The Black Hand was created by Dragutin Dimitrijević after he orchestrated the murder of the King of Serbia and his wife in 1903. Officially, he became the “savior” of the nation for killing the king, as history is written by the winners, although fifteen years later Serbia concluded he was actually a traitor and executed him by firing squad in 1917. We can only wonder the full extent of the terror ops and various assassinations organized by the Black Hand, but it was the assassination of Archduke Ferdinand and his wife that sparked an Austrian invasion of Serbia that led to a world war.

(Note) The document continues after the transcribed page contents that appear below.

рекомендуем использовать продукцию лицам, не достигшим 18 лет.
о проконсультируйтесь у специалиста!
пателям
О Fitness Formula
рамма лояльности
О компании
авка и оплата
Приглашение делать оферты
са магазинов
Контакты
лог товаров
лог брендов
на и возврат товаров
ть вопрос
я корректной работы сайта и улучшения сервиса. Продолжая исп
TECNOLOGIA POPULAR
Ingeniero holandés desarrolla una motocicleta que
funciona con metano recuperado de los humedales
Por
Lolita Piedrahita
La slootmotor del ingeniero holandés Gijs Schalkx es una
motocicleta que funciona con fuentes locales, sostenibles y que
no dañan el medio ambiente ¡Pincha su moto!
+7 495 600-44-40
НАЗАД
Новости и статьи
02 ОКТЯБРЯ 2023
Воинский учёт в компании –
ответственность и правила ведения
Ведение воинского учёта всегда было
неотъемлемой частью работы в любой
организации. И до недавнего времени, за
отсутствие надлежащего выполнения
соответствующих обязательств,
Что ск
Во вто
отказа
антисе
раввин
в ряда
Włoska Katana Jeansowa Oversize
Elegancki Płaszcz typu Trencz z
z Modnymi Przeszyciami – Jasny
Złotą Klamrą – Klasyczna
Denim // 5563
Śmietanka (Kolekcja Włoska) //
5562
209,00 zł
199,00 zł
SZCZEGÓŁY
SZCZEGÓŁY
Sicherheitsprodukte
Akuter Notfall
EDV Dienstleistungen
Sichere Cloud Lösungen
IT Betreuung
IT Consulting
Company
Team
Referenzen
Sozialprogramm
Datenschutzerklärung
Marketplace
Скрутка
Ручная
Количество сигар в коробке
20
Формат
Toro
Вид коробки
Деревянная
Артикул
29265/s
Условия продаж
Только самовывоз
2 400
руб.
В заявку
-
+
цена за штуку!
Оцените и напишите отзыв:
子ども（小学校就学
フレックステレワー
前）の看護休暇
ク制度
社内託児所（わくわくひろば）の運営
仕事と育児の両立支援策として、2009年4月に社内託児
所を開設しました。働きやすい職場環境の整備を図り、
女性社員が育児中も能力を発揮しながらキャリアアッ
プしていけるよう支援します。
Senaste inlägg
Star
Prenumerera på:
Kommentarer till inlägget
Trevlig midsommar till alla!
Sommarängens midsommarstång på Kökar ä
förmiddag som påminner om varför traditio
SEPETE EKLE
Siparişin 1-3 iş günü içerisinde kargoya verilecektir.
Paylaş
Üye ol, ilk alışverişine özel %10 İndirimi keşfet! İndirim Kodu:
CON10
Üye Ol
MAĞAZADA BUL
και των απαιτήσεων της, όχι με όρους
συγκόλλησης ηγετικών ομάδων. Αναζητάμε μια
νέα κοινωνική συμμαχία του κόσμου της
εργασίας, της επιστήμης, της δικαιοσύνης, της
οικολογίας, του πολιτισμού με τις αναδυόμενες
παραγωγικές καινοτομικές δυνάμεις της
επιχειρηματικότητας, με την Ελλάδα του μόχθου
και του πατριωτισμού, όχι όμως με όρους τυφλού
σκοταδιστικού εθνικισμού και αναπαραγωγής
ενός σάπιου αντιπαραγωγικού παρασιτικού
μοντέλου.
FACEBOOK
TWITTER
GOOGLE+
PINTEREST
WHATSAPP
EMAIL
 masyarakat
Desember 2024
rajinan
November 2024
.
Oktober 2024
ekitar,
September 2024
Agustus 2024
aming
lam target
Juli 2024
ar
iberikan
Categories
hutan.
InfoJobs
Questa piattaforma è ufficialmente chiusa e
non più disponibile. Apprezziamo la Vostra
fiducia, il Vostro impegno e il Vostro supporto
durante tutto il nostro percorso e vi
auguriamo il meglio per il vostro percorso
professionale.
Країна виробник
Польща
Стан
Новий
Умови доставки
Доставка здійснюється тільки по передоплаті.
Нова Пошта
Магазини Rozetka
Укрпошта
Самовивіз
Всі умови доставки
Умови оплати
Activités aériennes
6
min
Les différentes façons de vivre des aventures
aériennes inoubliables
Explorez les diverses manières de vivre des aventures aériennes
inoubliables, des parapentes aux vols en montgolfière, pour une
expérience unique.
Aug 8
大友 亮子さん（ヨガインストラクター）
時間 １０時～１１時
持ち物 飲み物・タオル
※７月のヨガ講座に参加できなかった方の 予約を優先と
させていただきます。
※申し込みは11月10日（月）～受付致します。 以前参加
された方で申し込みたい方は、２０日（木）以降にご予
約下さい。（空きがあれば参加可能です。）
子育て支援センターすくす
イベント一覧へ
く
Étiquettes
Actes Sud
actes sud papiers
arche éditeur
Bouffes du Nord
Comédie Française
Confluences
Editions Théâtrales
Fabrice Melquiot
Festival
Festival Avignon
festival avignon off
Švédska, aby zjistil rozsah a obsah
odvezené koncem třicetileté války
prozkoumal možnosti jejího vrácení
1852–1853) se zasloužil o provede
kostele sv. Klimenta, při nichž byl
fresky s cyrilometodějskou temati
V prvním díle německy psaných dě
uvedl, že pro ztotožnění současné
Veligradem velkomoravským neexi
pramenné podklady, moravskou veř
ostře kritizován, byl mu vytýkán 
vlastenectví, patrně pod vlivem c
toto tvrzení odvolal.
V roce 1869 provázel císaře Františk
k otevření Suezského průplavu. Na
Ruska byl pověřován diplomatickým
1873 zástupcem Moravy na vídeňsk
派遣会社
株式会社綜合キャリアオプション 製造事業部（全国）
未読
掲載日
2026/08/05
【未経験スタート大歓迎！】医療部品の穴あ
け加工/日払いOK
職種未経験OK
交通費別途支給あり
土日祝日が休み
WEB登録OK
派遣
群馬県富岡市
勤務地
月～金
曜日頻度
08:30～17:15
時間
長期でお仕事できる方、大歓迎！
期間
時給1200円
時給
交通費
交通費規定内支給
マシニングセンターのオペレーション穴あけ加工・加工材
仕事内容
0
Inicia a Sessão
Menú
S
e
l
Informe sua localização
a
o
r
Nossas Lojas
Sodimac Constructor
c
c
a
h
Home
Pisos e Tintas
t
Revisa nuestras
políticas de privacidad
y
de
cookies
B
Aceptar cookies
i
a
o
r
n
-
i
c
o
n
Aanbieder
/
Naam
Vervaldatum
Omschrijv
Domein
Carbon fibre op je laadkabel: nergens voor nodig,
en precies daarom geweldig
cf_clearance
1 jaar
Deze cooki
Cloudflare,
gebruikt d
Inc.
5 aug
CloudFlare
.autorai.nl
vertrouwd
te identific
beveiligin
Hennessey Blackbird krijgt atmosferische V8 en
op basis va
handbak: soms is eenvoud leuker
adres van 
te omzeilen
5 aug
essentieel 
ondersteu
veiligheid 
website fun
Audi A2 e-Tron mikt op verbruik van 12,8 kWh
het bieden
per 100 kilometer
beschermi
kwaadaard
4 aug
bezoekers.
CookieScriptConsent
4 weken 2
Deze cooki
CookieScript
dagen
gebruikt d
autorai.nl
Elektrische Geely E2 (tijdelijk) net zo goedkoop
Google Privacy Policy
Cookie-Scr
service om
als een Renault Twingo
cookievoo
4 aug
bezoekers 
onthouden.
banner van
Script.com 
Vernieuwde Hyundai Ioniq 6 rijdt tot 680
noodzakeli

You can watch a great film on Netflix titled Sarajevo that goes into some of the anomalies of this case. A group of 19-year-olds with tuberculosis were recruited to do the killing. Some had pistols, others had bombs. None of them knew much about the Black Hand and most of them punked out and did nothing but watch the parade go by. They were all naive, true-believing revolutionaries who thought they were tearing down the yokes of class division, while in truth, they were likely victims of an Illuminati operation to foment war, and the Black Hand was playing its own cards in the great game of spook versus counter spook. They probably picked terminally ill 19-year-olds because Bosnian law did not allow for the execution of anyone under 20.
When Leo Pfeffer was assigned to investigate the murder, he attempted to determine why no military were posted on the parade route, why the route was published in advance with the times the Archduke would pass through various intersections, and why after the Archduke survived the first bomb thrown at his vehicle, he was later driven back along the same route to a corner where another assassin was waiting for him to arrive. Like William Greer in Dealey Plaza, the driver of this car stopped inside the kill zone, and gave plenty of time for an assassin five feet away to aim and fire two shots. When Pfeffer attempted to interview this driver, he vanished. When Pfeffer tried to follow the trail of investigation, it led straight to an army doctor who seems to have been an undercover German agent. When he pulled the doctor’s file, great swaths had been blacked-out by Bosnian military intelligence. It didn’t matter much, however, because by the time this case finally went to trial, the first world war was already well under way.
Watch the film and similarities with JFK’s assassination in Dallas may jump out, which leads to a possibility that event could have been an Illuminati op as well. But that should not surprise since Bonesmen were all wrapped up in that event, and they are the only proven links to the society, while Illuminati links to the Black Hand have yet to be uncovered.